I read documentation about certs at
http://download.oracle.com/docs/cd/E18930_01/html/821-2435/ablqz.html#scrolltoc
and i have following comments for improving it.
1. after installation keystore.jks contains 2 private keys:
glassfish-instance and s1as.
glassfish-instance is most likely key used for securing admin 4848 port,
because private key name is not configurable from GUI and s1as is
configurable and used for https listener.
There is no reference to key glassfish-instance in documentation.
2. private key and certs are most likely to be distributed in PEM
format.

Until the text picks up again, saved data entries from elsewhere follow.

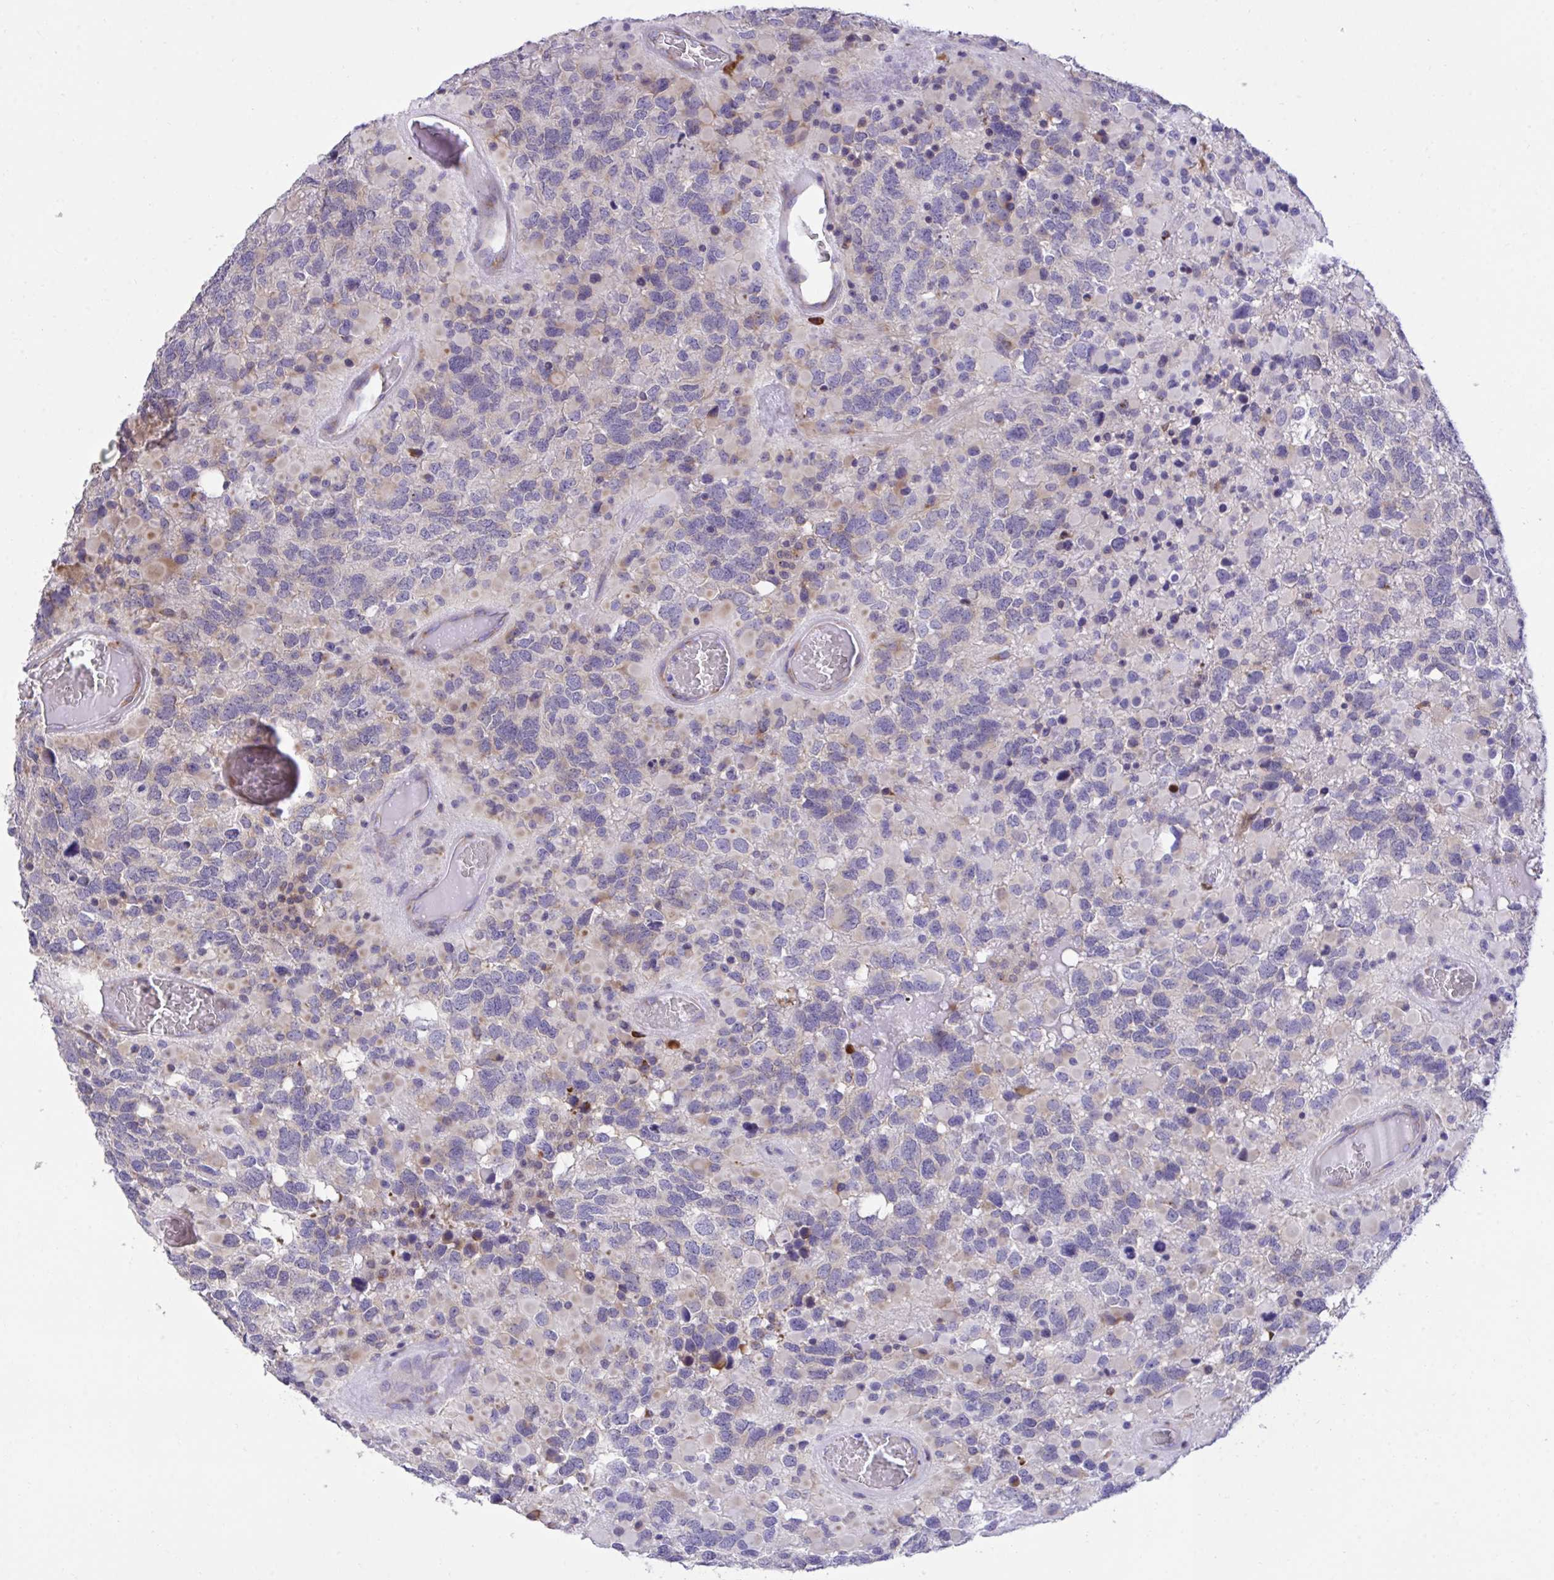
{"staining": {"intensity": "moderate", "quantity": "<25%", "location": "cytoplasmic/membranous"}, "tissue": "glioma", "cell_type": "Tumor cells", "image_type": "cancer", "snomed": [{"axis": "morphology", "description": "Glioma, malignant, High grade"}, {"axis": "topography", "description": "Brain"}], "caption": "Human glioma stained for a protein (brown) exhibits moderate cytoplasmic/membranous positive staining in about <25% of tumor cells.", "gene": "RPS15", "patient": {"sex": "female", "age": 40}}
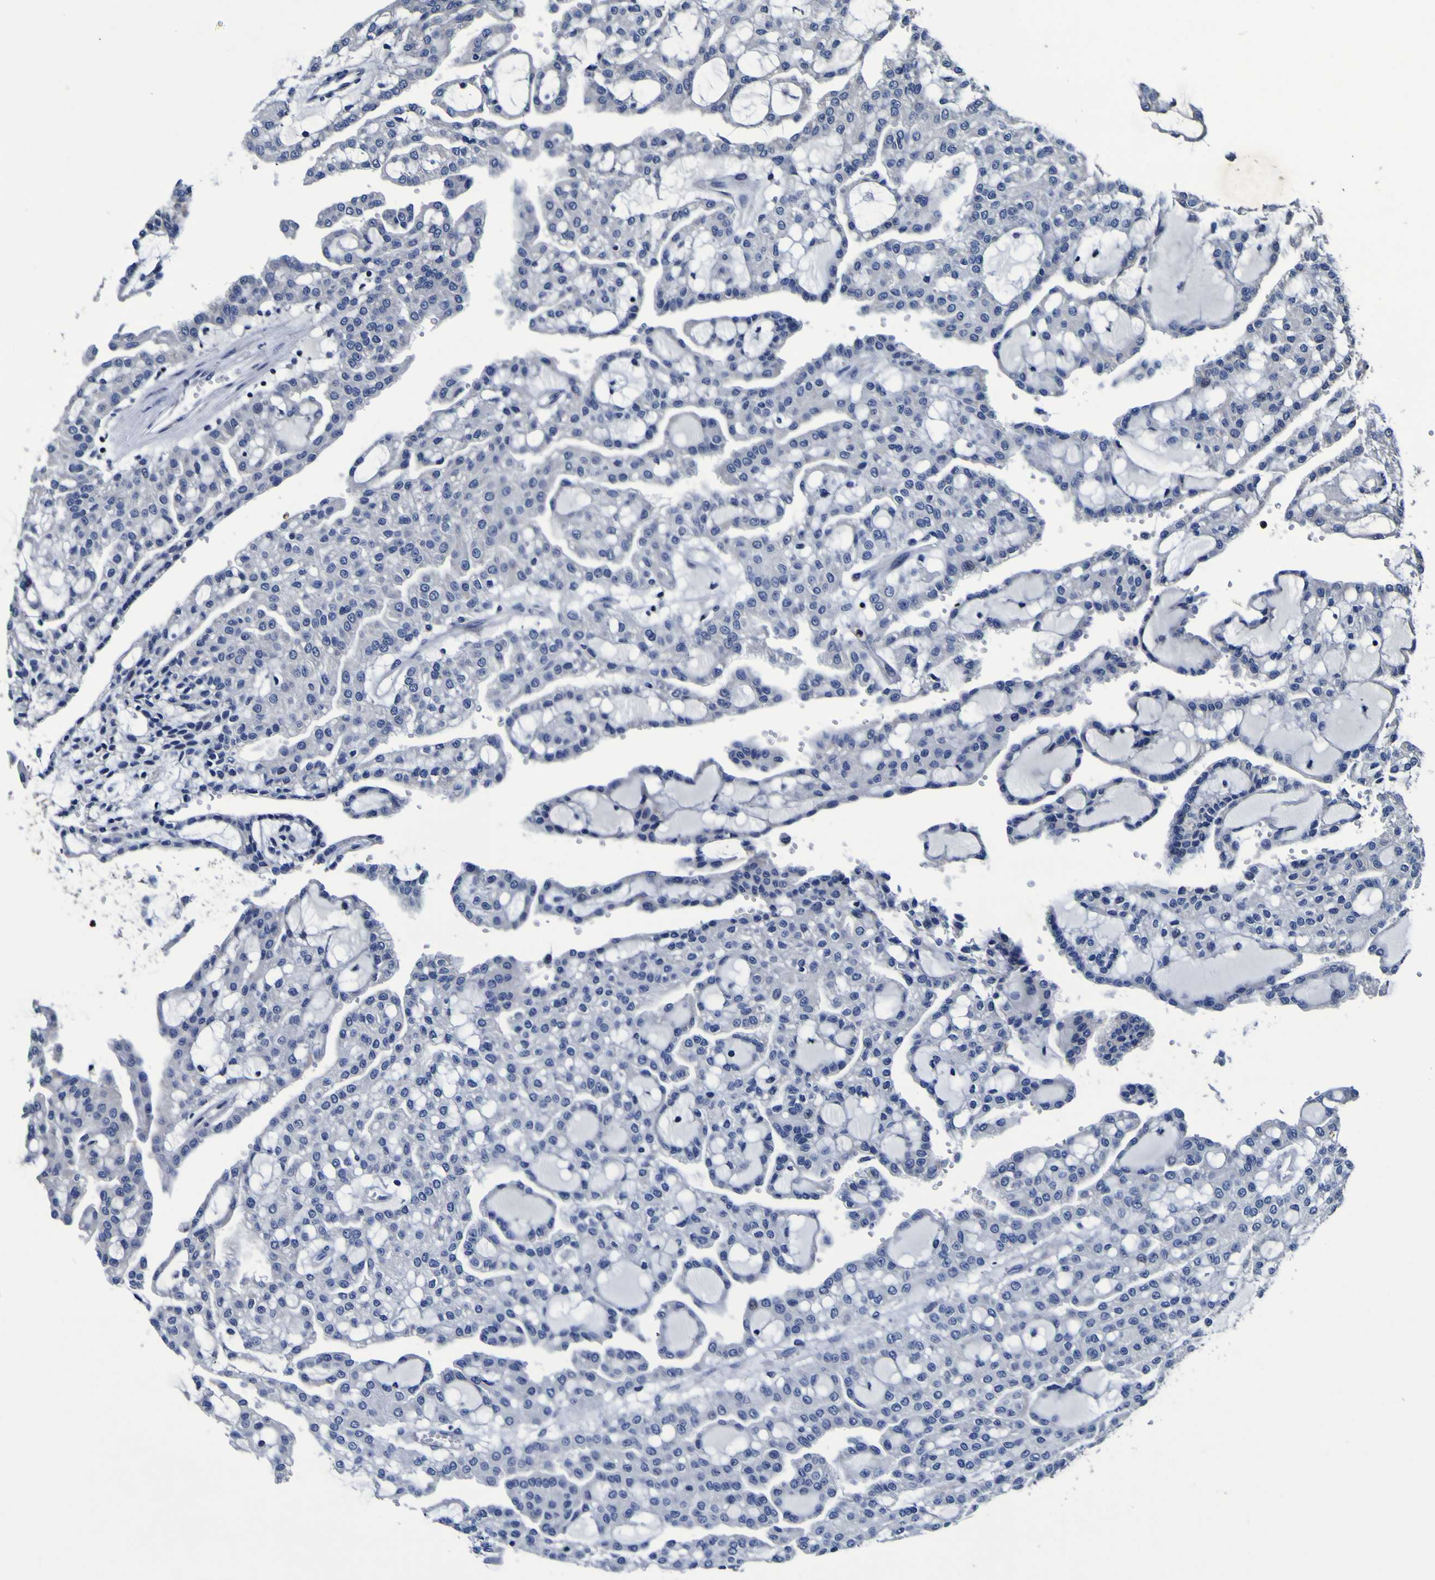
{"staining": {"intensity": "negative", "quantity": "none", "location": "none"}, "tissue": "renal cancer", "cell_type": "Tumor cells", "image_type": "cancer", "snomed": [{"axis": "morphology", "description": "Adenocarcinoma, NOS"}, {"axis": "topography", "description": "Kidney"}], "caption": "High power microscopy photomicrograph of an immunohistochemistry (IHC) histopathology image of renal cancer, revealing no significant expression in tumor cells. (Immunohistochemistry, brightfield microscopy, high magnification).", "gene": "PANK4", "patient": {"sex": "male", "age": 63}}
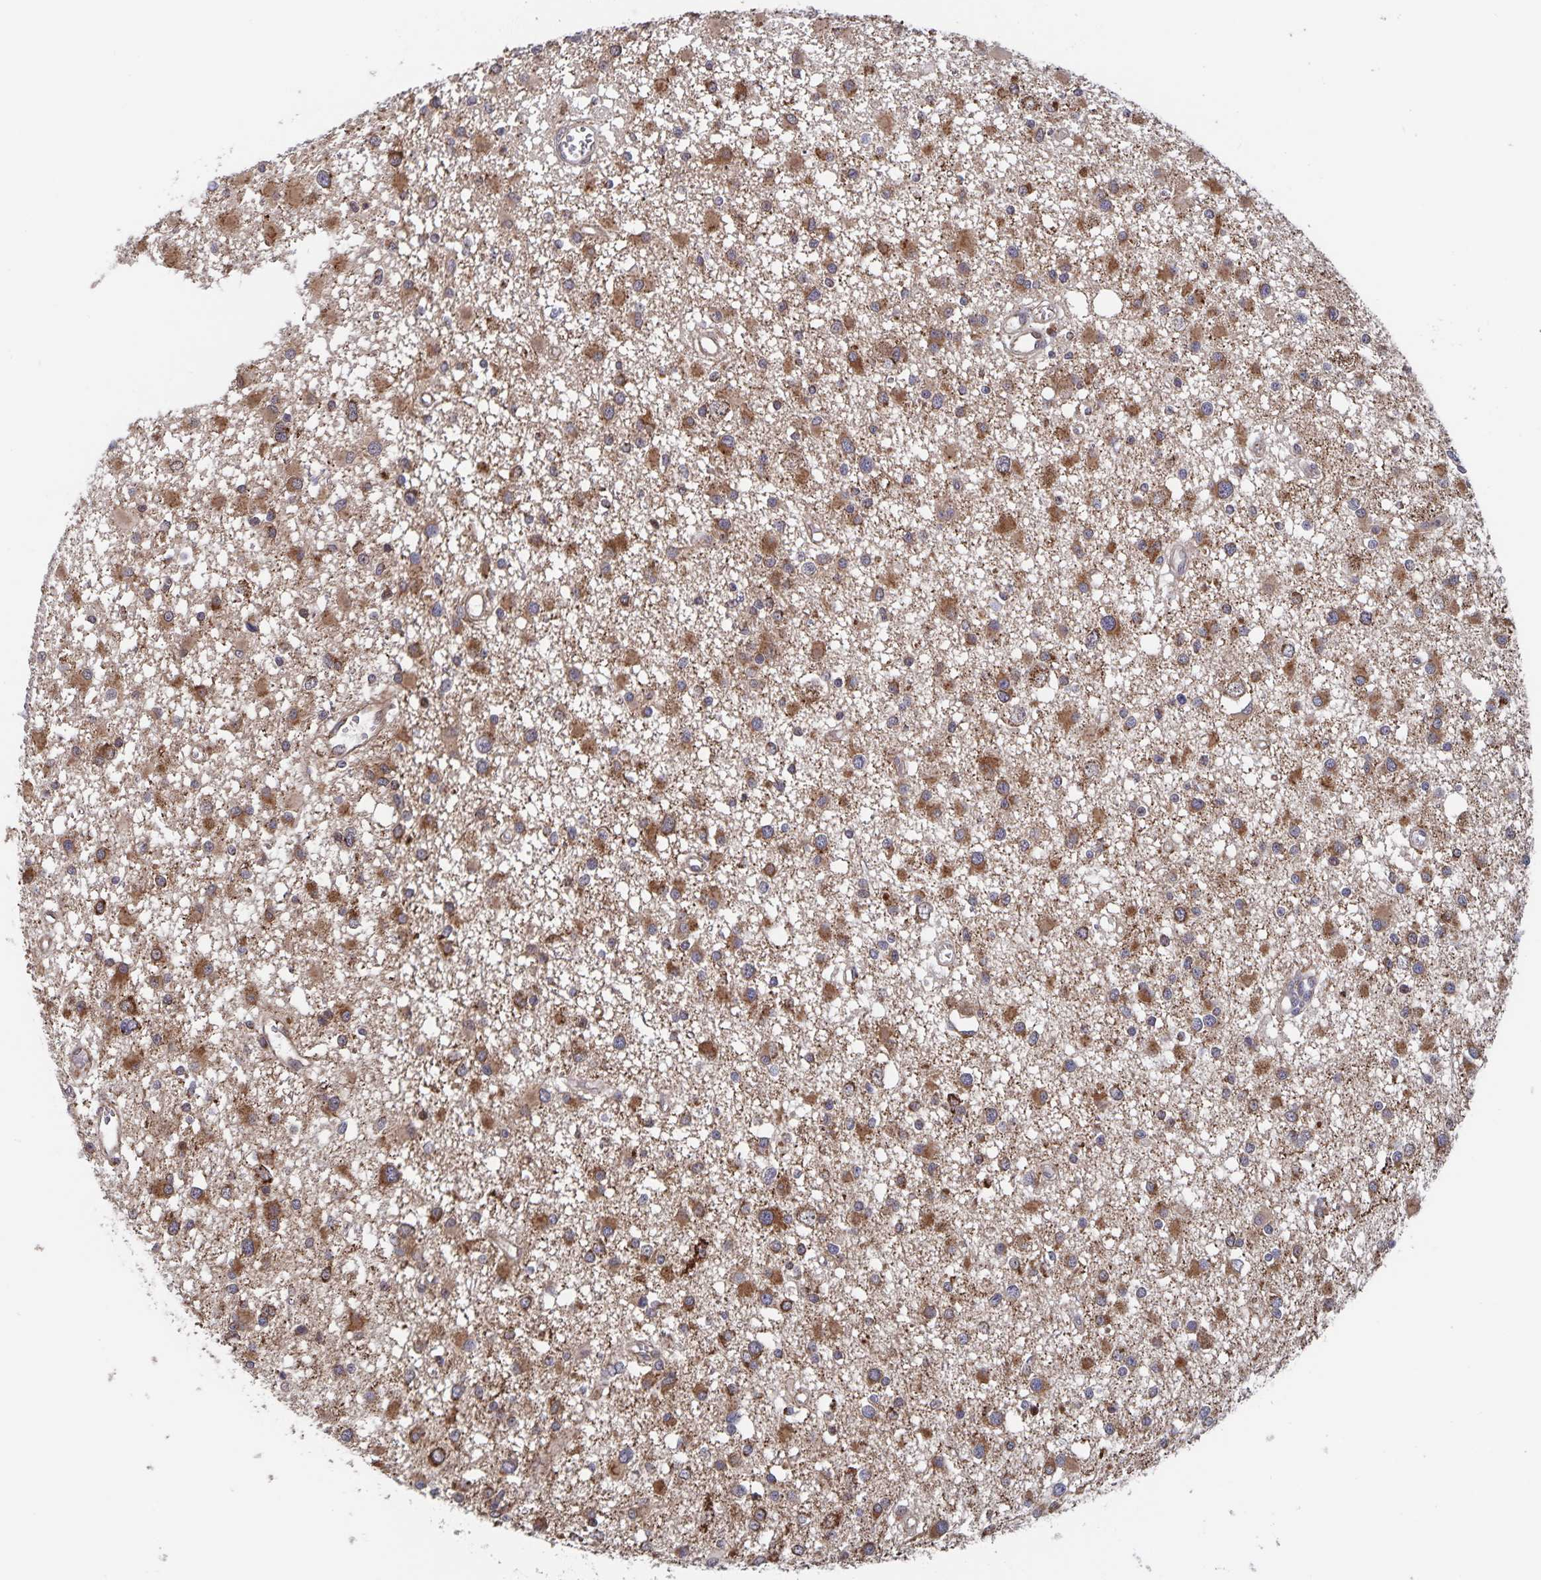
{"staining": {"intensity": "moderate", "quantity": ">75%", "location": "cytoplasmic/membranous"}, "tissue": "glioma", "cell_type": "Tumor cells", "image_type": "cancer", "snomed": [{"axis": "morphology", "description": "Glioma, malignant, High grade"}, {"axis": "topography", "description": "Brain"}], "caption": "A brown stain labels moderate cytoplasmic/membranous staining of a protein in high-grade glioma (malignant) tumor cells. (Stains: DAB (3,3'-diaminobenzidine) in brown, nuclei in blue, Microscopy: brightfield microscopy at high magnification).", "gene": "ACACA", "patient": {"sex": "male", "age": 54}}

You have instructions for generating and signing key but
instructions for importing existing key to be used for virtual SSL
server and/or admin 4848 instance is missing.
because keytool can not import PEM certificates, you have to provide
instructions how to convert them to PKCS12 with openssl and then import
them with keytool. Actually i dont understand why Sun/Oracle didnt added
support for most used certificate/private key format to keytool.
--
apache geronimo has gui for generating keys, cert requests, import
certificates but not for importing private keys. You can take a look at
apache geronimo for inspiration if you have plans to write GUI for this.
GUI is nice to have but if i can choose between GUI for import keys and
replacing Eclipselink with OpenJPA then i vote for second. Seriously
guys eclipse link must go away, openjpa is industry standard weblogic,
geronimo, websphere is using it while jboss is using hibernate.